Problem description:
Copy the following lines exactly, beginning at the line that contains "family: Muridae" and stopping after the final line of the entries.

Collected data entries:
##############################

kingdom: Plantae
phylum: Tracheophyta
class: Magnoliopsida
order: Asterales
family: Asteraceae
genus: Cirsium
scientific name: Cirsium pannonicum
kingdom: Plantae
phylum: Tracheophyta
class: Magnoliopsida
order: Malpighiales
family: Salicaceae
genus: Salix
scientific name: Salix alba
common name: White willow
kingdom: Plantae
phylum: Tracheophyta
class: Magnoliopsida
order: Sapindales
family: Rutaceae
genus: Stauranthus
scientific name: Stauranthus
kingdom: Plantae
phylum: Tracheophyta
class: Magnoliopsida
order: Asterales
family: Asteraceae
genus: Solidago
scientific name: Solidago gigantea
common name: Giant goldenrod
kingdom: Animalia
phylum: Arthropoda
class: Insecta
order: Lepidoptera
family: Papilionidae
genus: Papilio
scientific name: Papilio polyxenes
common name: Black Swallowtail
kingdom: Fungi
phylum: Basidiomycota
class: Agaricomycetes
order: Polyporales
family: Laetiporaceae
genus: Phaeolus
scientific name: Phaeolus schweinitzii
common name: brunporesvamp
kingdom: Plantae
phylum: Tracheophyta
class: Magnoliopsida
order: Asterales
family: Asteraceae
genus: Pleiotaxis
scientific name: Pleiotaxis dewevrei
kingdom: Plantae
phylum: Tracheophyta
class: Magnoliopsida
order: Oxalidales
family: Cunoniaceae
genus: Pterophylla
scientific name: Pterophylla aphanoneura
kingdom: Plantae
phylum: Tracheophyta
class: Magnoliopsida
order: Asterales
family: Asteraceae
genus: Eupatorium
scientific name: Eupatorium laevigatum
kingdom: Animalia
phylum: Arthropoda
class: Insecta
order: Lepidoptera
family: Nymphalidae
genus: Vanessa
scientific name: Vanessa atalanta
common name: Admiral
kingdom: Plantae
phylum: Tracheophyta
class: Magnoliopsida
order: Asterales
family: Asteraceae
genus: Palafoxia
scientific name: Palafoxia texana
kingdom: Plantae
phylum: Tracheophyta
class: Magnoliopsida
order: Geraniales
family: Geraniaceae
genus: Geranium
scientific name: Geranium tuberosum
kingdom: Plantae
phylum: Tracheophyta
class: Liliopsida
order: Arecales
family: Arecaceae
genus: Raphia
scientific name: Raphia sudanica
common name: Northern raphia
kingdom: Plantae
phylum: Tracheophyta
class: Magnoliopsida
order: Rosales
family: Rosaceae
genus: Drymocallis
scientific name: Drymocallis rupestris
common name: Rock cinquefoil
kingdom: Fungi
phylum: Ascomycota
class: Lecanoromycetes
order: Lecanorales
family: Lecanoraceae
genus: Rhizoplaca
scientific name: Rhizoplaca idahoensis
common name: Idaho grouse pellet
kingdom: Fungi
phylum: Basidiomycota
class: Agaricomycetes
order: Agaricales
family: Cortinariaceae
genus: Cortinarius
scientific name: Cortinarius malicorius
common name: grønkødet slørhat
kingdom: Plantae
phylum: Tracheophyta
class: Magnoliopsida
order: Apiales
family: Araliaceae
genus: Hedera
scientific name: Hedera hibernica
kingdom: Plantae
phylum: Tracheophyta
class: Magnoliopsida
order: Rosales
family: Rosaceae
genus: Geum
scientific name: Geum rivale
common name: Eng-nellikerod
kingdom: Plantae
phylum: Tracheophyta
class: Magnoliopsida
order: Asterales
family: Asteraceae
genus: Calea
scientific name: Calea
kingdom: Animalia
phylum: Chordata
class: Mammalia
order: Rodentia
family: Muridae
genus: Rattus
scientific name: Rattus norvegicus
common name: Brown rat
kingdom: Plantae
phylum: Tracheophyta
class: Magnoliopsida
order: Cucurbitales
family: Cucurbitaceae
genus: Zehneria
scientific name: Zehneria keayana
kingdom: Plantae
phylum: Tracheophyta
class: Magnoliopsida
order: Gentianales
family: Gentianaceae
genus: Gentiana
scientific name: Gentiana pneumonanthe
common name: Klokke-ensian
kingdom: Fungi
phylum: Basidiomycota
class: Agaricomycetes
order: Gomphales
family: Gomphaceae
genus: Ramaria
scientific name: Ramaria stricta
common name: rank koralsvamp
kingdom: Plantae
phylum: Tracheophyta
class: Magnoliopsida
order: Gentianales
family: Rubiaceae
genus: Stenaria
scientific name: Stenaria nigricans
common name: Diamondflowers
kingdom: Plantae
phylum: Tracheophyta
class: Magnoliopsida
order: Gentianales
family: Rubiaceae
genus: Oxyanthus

##############################

Solved problem:
family: Muridae
genus: Rattus
scientific name: Rattus norvegicus
common name: Brown rat
kingdom: Plantae
phylum: Tracheophyta
class: Magnoliopsida
order: Cucurbitales
family: Cucurbitaceae
genus: Zehneria
scientific name: Zehneria keayana
kingdom: Plantae
phylum: Tracheophyta
class: Magnoliopsida
order: Gentianales
family: Gentianaceae
genus: Gentiana
scientific name: Gentiana pneumonanthe
common name: Klokke-ensian
kingdom: Fungi
phylum: Basidiomycota
class: Agaricomycetes
order: Gomphales
family: Gomphaceae
genus: Ramaria
scientific name: Ramaria stricta
common name: rank koralsvamp
kingdom: Plantae
phylum: Tracheophyta
class: Magnoliopsida
order: Gentianales
family: Rubiaceae
genus: Stenaria
scientific name: Stenaria nigricans
common name: Diamondflowers
kingdom: Plantae
phylum: Tracheophyta
class: Magnoliopsida
order: Gentianales
family: Rubiaceae
genus: Oxyanthus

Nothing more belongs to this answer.